Your assignment -> Across the entries, how many lines have the string "Profile" in them? Reply with only a number.

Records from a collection
********************

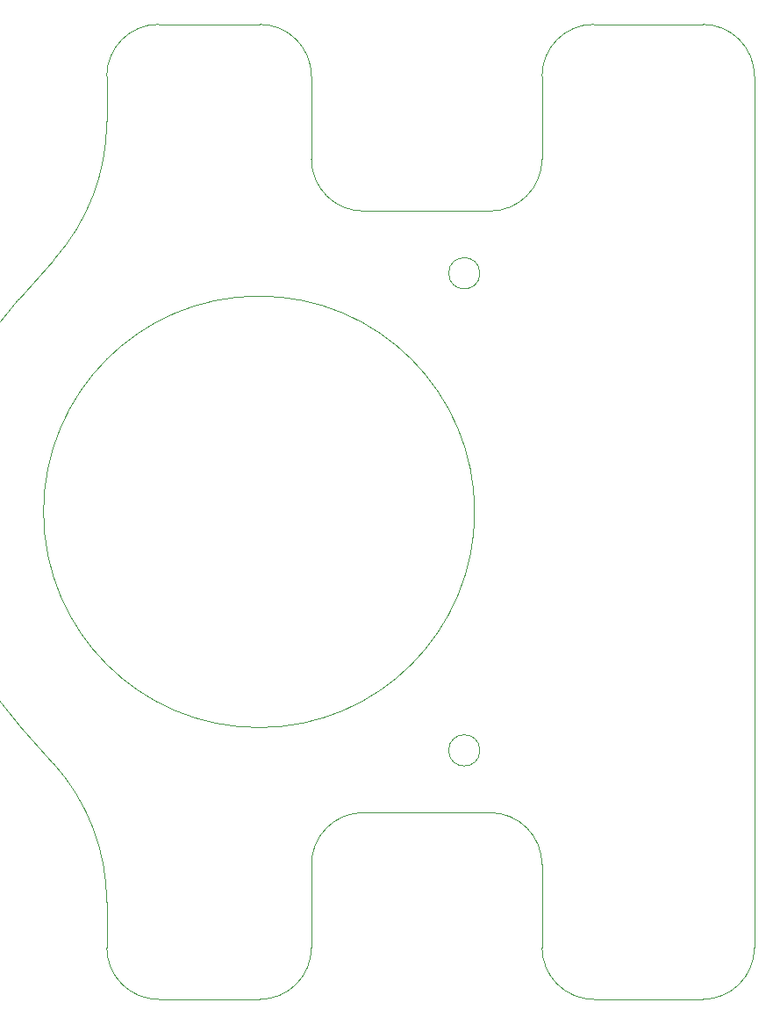
<source format=gbr>
G04 #@! TF.GenerationSoftware,KiCad,Pcbnew,9.0.2*
G04 #@! TF.CreationDate,2025-10-02T21:33:12-04:00*
G04 #@! TF.ProjectId,Trackball,54726163-6b62-4616-9c6c-2e6b69636164,rev?*
G04 #@! TF.SameCoordinates,Original*
G04 #@! TF.FileFunction,Profile,NP*
%FSLAX46Y46*%
G04 Gerber Fmt 4.6, Leading zero omitted, Abs format (unit mm)*
G04 Created by KiCad (PCBNEW 9.0.2) date 2025-10-02 21:33:12*
%MOMM*%
%LPD*%
G01*
G04 APERTURE LIST*
G04 #@! TA.AperFunction,Profile*
%ADD10C,0.050000*%
G04 #@! TD*
G04 APERTURE END LIST*
D10*
X259900000Y-148600000D02*
G75*
G02*
X254900000Y-143600000I0J5000000D01*
G01*
X207804827Y-125905394D02*
X204400001Y-122100000D01*
X270400000Y-54600000D02*
G75*
G02*
X275400000Y-59600000I0J-5000000D01*
G01*
X248903330Y-78600000D02*
G75*
G02*
X245896670Y-78600000I-1503330J0D01*
G01*
X245896670Y-78600000D02*
G75*
G02*
X248903330Y-78600000I1503330J0D01*
G01*
X275400000Y-143600000D02*
G75*
G02*
X270400000Y-148600000I-5000000J0D01*
G01*
X212900000Y-63958709D02*
G75*
G02*
X207804822Y-77294602I-20000000J9D01*
G01*
X275400000Y-101600000D02*
X275400000Y-59600000D01*
X232650000Y-135600000D02*
G75*
G02*
X237650000Y-130600000I5000000J0D01*
G01*
X227650000Y-148600000D02*
X217900000Y-148600000D01*
X232650000Y-67600000D02*
X232650000Y-59600000D01*
X212900000Y-143600000D02*
X212900000Y-139241291D01*
X212900000Y-59600000D02*
X212900000Y-63958700D01*
X207804827Y-125905394D02*
G75*
G02*
X212900006Y-139241291I-14904827J-13335906D01*
G01*
X248400000Y-101600000D02*
G75*
G02*
X206800000Y-101600000I-20800000J0D01*
G01*
X206800000Y-101600000D02*
G75*
G02*
X248400000Y-101600000I20800000J0D01*
G01*
X237650000Y-72600000D02*
G75*
G02*
X232650000Y-67600000I0J5000000D01*
G01*
X254900000Y-59600000D02*
G75*
G02*
X259900000Y-54600000I5000000J0D01*
G01*
X232650000Y-143600000D02*
G75*
G02*
X227650000Y-148600000I-5000000J0D01*
G01*
X248903330Y-124600000D02*
G75*
G02*
X245896670Y-124600000I-1503330J0D01*
G01*
X245896670Y-124600000D02*
G75*
G02*
X248903330Y-124600000I1503330J0D01*
G01*
X237650000Y-72600000D02*
X249900000Y-72600000D01*
X254900000Y-67600000D02*
G75*
G02*
X249900000Y-72600000I-5000000J0D01*
G01*
X212900000Y-59600000D02*
G75*
G02*
X217900000Y-54600000I5000000J0D01*
G01*
X254900000Y-59600000D02*
X254900000Y-67600000D01*
X259900000Y-54600000D02*
X270400000Y-54600000D01*
X227650000Y-54600000D02*
G75*
G02*
X232650000Y-59600000I0J-5000000D01*
G01*
X204400000Y-122100000D02*
G75*
G02*
X204400000Y-81100000I23162440J20500000D01*
G01*
X207804827Y-77294606D02*
X204400001Y-81100000D01*
X254900000Y-143600000D02*
X254900000Y-135600000D01*
X217900000Y-148600000D02*
G75*
G02*
X212900000Y-143600000I0J5000000D01*
G01*
X227650000Y-54600000D02*
X217900000Y-54600000D01*
X249900000Y-130600000D02*
G75*
G02*
X254900000Y-135600000I0J-5000000D01*
G01*
X232650000Y-135600000D02*
X232650000Y-143600000D01*
X259900000Y-148600000D02*
X270400000Y-148600000D01*
X275400000Y-101600000D02*
X275400000Y-143600000D01*
X237650000Y-130600000D02*
X249900000Y-130600000D01*
M02*

</source>
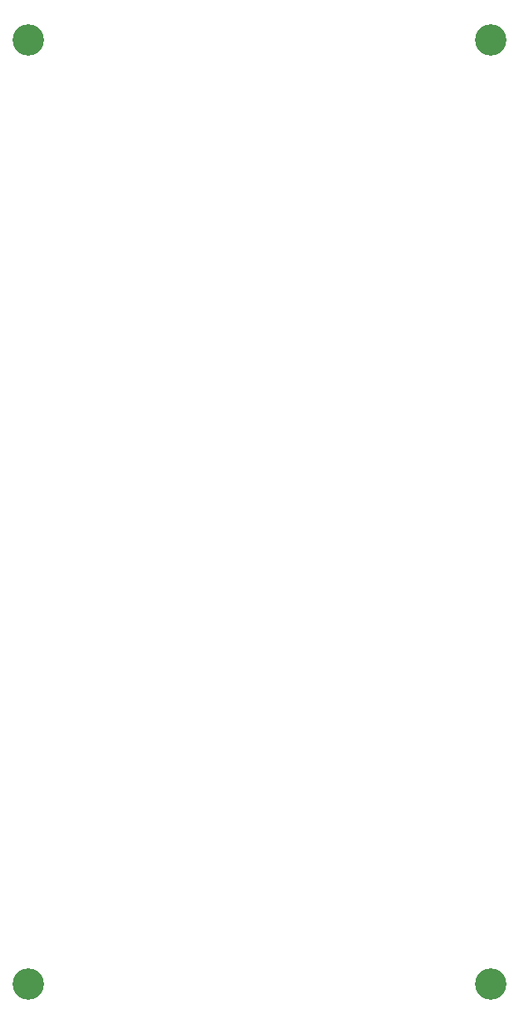
<source format=gbr>
%TF.GenerationSoftware,KiCad,Pcbnew,6.0.10-86aedd382b~118~ubuntu22.04.1*%
%TF.CreationDate,2023-01-20T18:03:14-05:00*%
%TF.ProjectId,picoco2_cover,7069636f-636f-4325-9f63-6f7665722e6b,rev?*%
%TF.SameCoordinates,Original*%
%TF.FileFunction,Soldermask,Top*%
%TF.FilePolarity,Negative*%
%FSLAX46Y46*%
G04 Gerber Fmt 4.6, Leading zero omitted, Abs format (unit mm)*
G04 Created by KiCad (PCBNEW 6.0.10-86aedd382b~118~ubuntu22.04.1) date 2023-01-20 18:03:14*
%MOMM*%
%LPD*%
G01*
G04 APERTURE LIST*
%ADD10C,3.200000*%
G04 APERTURE END LIST*
D10*
%TO.C,H3*%
X50500000Y-3400000D03*
%TD*%
%TO.C,H1*%
X50500000Y-99400000D03*
%TD*%
%TO.C,H2*%
X3400000Y-3400000D03*
%TD*%
%TO.C,H4*%
X3400000Y-99400000D03*
%TD*%
M02*

</source>
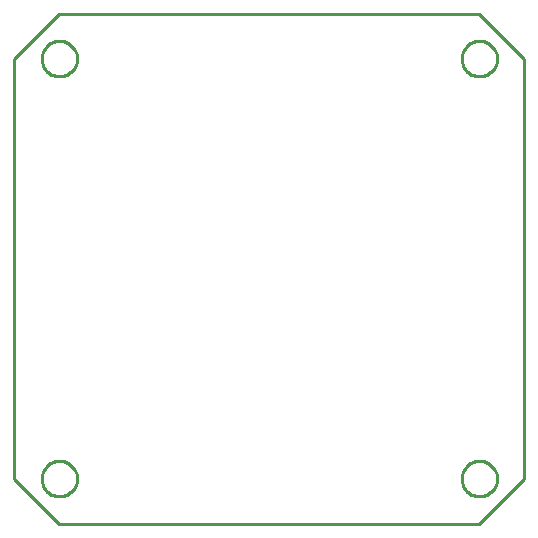
<source format=gbr>
G04 EAGLE Gerber RS-274X export*
G75*
%MOMM*%
%FSLAX34Y34*%
%LPD*%
%IN*%
%IPPOS*%
%AMOC8*
5,1,8,0,0,1.08239X$1,22.5*%
G01*
%ADD10C,0.254000*%


D10*
X0Y38100D02*
X38100Y0D01*
X393700Y0D01*
X431800Y38100D01*
X431800Y393700D01*
X393700Y431800D01*
X38100Y431800D01*
X0Y393700D01*
X0Y38100D01*
X53100Y393164D02*
X53024Y392096D01*
X52871Y391035D01*
X52643Y389988D01*
X52341Y388960D01*
X51967Y387956D01*
X51522Y386981D01*
X51008Y386041D01*
X50429Y385140D01*
X49787Y384282D01*
X49085Y383472D01*
X48328Y382715D01*
X47518Y382013D01*
X46660Y381371D01*
X45759Y380792D01*
X44819Y380278D01*
X43844Y379833D01*
X42840Y379459D01*
X41812Y379157D01*
X40765Y378929D01*
X39704Y378776D01*
X38636Y378700D01*
X37564Y378700D01*
X36496Y378776D01*
X35435Y378929D01*
X34388Y379157D01*
X33360Y379459D01*
X32356Y379833D01*
X31381Y380278D01*
X30441Y380792D01*
X29540Y381371D01*
X28682Y382013D01*
X27872Y382715D01*
X27115Y383472D01*
X26413Y384282D01*
X25771Y385140D01*
X25192Y386041D01*
X24678Y386981D01*
X24233Y387956D01*
X23859Y388960D01*
X23557Y389988D01*
X23329Y391035D01*
X23176Y392096D01*
X23100Y393164D01*
X23100Y394236D01*
X23176Y395304D01*
X23329Y396365D01*
X23557Y397412D01*
X23859Y398440D01*
X24233Y399444D01*
X24678Y400419D01*
X25192Y401359D01*
X25771Y402260D01*
X26413Y403118D01*
X27115Y403928D01*
X27872Y404685D01*
X28682Y405387D01*
X29540Y406029D01*
X30441Y406608D01*
X31381Y407122D01*
X32356Y407567D01*
X33360Y407941D01*
X34388Y408243D01*
X35435Y408471D01*
X36496Y408624D01*
X37564Y408700D01*
X38636Y408700D01*
X39704Y408624D01*
X40765Y408471D01*
X41812Y408243D01*
X42840Y407941D01*
X43844Y407567D01*
X44819Y407122D01*
X45759Y406608D01*
X46660Y406029D01*
X47518Y405387D01*
X48328Y404685D01*
X49085Y403928D01*
X49787Y403118D01*
X50429Y402260D01*
X51008Y401359D01*
X51522Y400419D01*
X51967Y399444D01*
X52341Y398440D01*
X52643Y397412D01*
X52871Y396365D01*
X53024Y395304D01*
X53100Y394236D01*
X53100Y393164D01*
X408700Y37564D02*
X408624Y36496D01*
X408471Y35435D01*
X408243Y34388D01*
X407941Y33360D01*
X407567Y32356D01*
X407122Y31381D01*
X406608Y30441D01*
X406029Y29540D01*
X405387Y28682D01*
X404685Y27872D01*
X403928Y27115D01*
X403118Y26413D01*
X402260Y25771D01*
X401359Y25192D01*
X400419Y24678D01*
X399444Y24233D01*
X398440Y23859D01*
X397412Y23557D01*
X396365Y23329D01*
X395304Y23176D01*
X394236Y23100D01*
X393164Y23100D01*
X392096Y23176D01*
X391035Y23329D01*
X389988Y23557D01*
X388960Y23859D01*
X387956Y24233D01*
X386981Y24678D01*
X386041Y25192D01*
X385140Y25771D01*
X384282Y26413D01*
X383472Y27115D01*
X382715Y27872D01*
X382013Y28682D01*
X381371Y29540D01*
X380792Y30441D01*
X380278Y31381D01*
X379833Y32356D01*
X379459Y33360D01*
X379157Y34388D01*
X378929Y35435D01*
X378776Y36496D01*
X378700Y37564D01*
X378700Y38636D01*
X378776Y39704D01*
X378929Y40765D01*
X379157Y41812D01*
X379459Y42840D01*
X379833Y43844D01*
X380278Y44819D01*
X380792Y45759D01*
X381371Y46660D01*
X382013Y47518D01*
X382715Y48328D01*
X383472Y49085D01*
X384282Y49787D01*
X385140Y50429D01*
X386041Y51008D01*
X386981Y51522D01*
X387956Y51967D01*
X388960Y52341D01*
X389988Y52643D01*
X391035Y52871D01*
X392096Y53024D01*
X393164Y53100D01*
X394236Y53100D01*
X395304Y53024D01*
X396365Y52871D01*
X397412Y52643D01*
X398440Y52341D01*
X399444Y51967D01*
X400419Y51522D01*
X401359Y51008D01*
X402260Y50429D01*
X403118Y49787D01*
X403928Y49085D01*
X404685Y48328D01*
X405387Y47518D01*
X406029Y46660D01*
X406608Y45759D01*
X407122Y44819D01*
X407567Y43844D01*
X407941Y42840D01*
X408243Y41812D01*
X408471Y40765D01*
X408624Y39704D01*
X408700Y38636D01*
X408700Y37564D01*
X408700Y393164D02*
X408624Y392096D01*
X408471Y391035D01*
X408243Y389988D01*
X407941Y388960D01*
X407567Y387956D01*
X407122Y386981D01*
X406608Y386041D01*
X406029Y385140D01*
X405387Y384282D01*
X404685Y383472D01*
X403928Y382715D01*
X403118Y382013D01*
X402260Y381371D01*
X401359Y380792D01*
X400419Y380278D01*
X399444Y379833D01*
X398440Y379459D01*
X397412Y379157D01*
X396365Y378929D01*
X395304Y378776D01*
X394236Y378700D01*
X393164Y378700D01*
X392096Y378776D01*
X391035Y378929D01*
X389988Y379157D01*
X388960Y379459D01*
X387956Y379833D01*
X386981Y380278D01*
X386041Y380792D01*
X385140Y381371D01*
X384282Y382013D01*
X383472Y382715D01*
X382715Y383472D01*
X382013Y384282D01*
X381371Y385140D01*
X380792Y386041D01*
X380278Y386981D01*
X379833Y387956D01*
X379459Y388960D01*
X379157Y389988D01*
X378929Y391035D01*
X378776Y392096D01*
X378700Y393164D01*
X378700Y394236D01*
X378776Y395304D01*
X378929Y396365D01*
X379157Y397412D01*
X379459Y398440D01*
X379833Y399444D01*
X380278Y400419D01*
X380792Y401359D01*
X381371Y402260D01*
X382013Y403118D01*
X382715Y403928D01*
X383472Y404685D01*
X384282Y405387D01*
X385140Y406029D01*
X386041Y406608D01*
X386981Y407122D01*
X387956Y407567D01*
X388960Y407941D01*
X389988Y408243D01*
X391035Y408471D01*
X392096Y408624D01*
X393164Y408700D01*
X394236Y408700D01*
X395304Y408624D01*
X396365Y408471D01*
X397412Y408243D01*
X398440Y407941D01*
X399444Y407567D01*
X400419Y407122D01*
X401359Y406608D01*
X402260Y406029D01*
X403118Y405387D01*
X403928Y404685D01*
X404685Y403928D01*
X405387Y403118D01*
X406029Y402260D01*
X406608Y401359D01*
X407122Y400419D01*
X407567Y399444D01*
X407941Y398440D01*
X408243Y397412D01*
X408471Y396365D01*
X408624Y395304D01*
X408700Y394236D01*
X408700Y393164D01*
X53100Y37564D02*
X53024Y36496D01*
X52871Y35435D01*
X52643Y34388D01*
X52341Y33360D01*
X51967Y32356D01*
X51522Y31381D01*
X51008Y30441D01*
X50429Y29540D01*
X49787Y28682D01*
X49085Y27872D01*
X48328Y27115D01*
X47518Y26413D01*
X46660Y25771D01*
X45759Y25192D01*
X44819Y24678D01*
X43844Y24233D01*
X42840Y23859D01*
X41812Y23557D01*
X40765Y23329D01*
X39704Y23176D01*
X38636Y23100D01*
X37564Y23100D01*
X36496Y23176D01*
X35435Y23329D01*
X34388Y23557D01*
X33360Y23859D01*
X32356Y24233D01*
X31381Y24678D01*
X30441Y25192D01*
X29540Y25771D01*
X28682Y26413D01*
X27872Y27115D01*
X27115Y27872D01*
X26413Y28682D01*
X25771Y29540D01*
X25192Y30441D01*
X24678Y31381D01*
X24233Y32356D01*
X23859Y33360D01*
X23557Y34388D01*
X23329Y35435D01*
X23176Y36496D01*
X23100Y37564D01*
X23100Y38636D01*
X23176Y39704D01*
X23329Y40765D01*
X23557Y41812D01*
X23859Y42840D01*
X24233Y43844D01*
X24678Y44819D01*
X25192Y45759D01*
X25771Y46660D01*
X26413Y47518D01*
X27115Y48328D01*
X27872Y49085D01*
X28682Y49787D01*
X29540Y50429D01*
X30441Y51008D01*
X31381Y51522D01*
X32356Y51967D01*
X33360Y52341D01*
X34388Y52643D01*
X35435Y52871D01*
X36496Y53024D01*
X37564Y53100D01*
X38636Y53100D01*
X39704Y53024D01*
X40765Y52871D01*
X41812Y52643D01*
X42840Y52341D01*
X43844Y51967D01*
X44819Y51522D01*
X45759Y51008D01*
X46660Y50429D01*
X47518Y49787D01*
X48328Y49085D01*
X49085Y48328D01*
X49787Y47518D01*
X50429Y46660D01*
X51008Y45759D01*
X51522Y44819D01*
X51967Y43844D01*
X52341Y42840D01*
X52643Y41812D01*
X52871Y40765D01*
X53024Y39704D01*
X53100Y38636D01*
X53100Y37564D01*
M02*

</source>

********************

Answer to this problem -> 2